(Electronic design automation data)
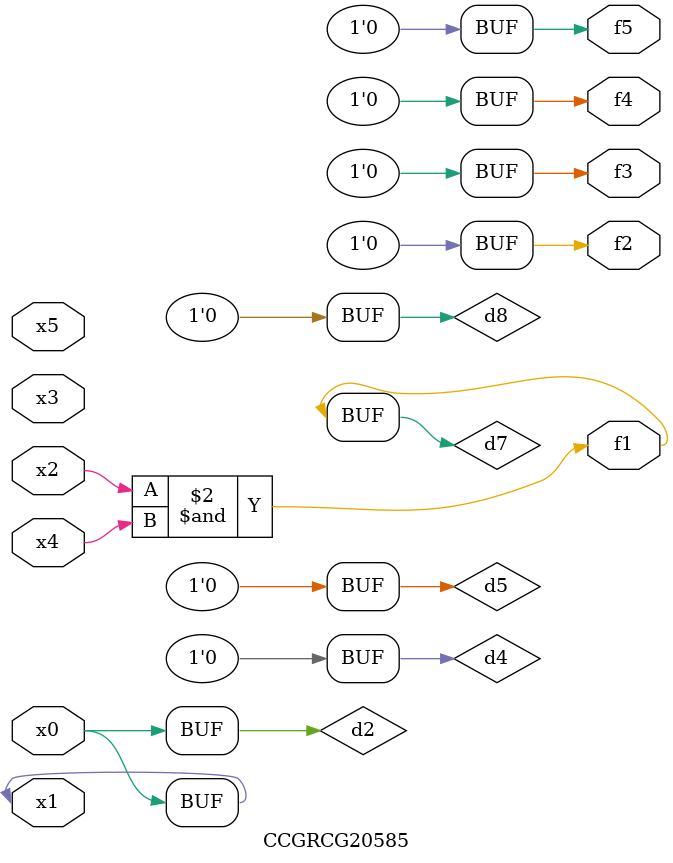
<source format=v>
module CCGRCG20585(
	input x0, x1, x2, x3, x4, x5,
	output f1, f2, f3, f4, f5
);

	wire d1, d2, d3, d4, d5, d6, d7, d8, d9;

	nand (d1, x1);
	buf (d2, x0, x1);
	nand (d3, x2, x4);
	and (d4, d1, d2);
	and (d5, d1, d2);
	nand (d6, d1, d3);
	not (d7, d3);
	xor (d8, d5);
	nor (d9, d5, d6);
	assign f1 = d7;
	assign f2 = d8;
	assign f3 = d8;
	assign f4 = d8;
	assign f5 = d8;
endmodule

</source>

What you will do:
Copy the records above exactly. Do not carry any picture into the copy.

Task output:
<source format=v>
module CCGRCG20585(
	input x0, x1, x2, x3, x4, x5,
	output f1, f2, f3, f4, f5
);

	wire d1, d2, d3, d4, d5, d6, d7, d8, d9;

	nand (d1, x1);
	buf (d2, x0, x1);
	nand (d3, x2, x4);
	and (d4, d1, d2);
	and (d5, d1, d2);
	nand (d6, d1, d3);
	not (d7, d3);
	xor (d8, d5);
	nor (d9, d5, d6);
	assign f1 = d7;
	assign f2 = d8;
	assign f3 = d8;
	assign f4 = d8;
	assign f5 = d8;
endmodule

</source>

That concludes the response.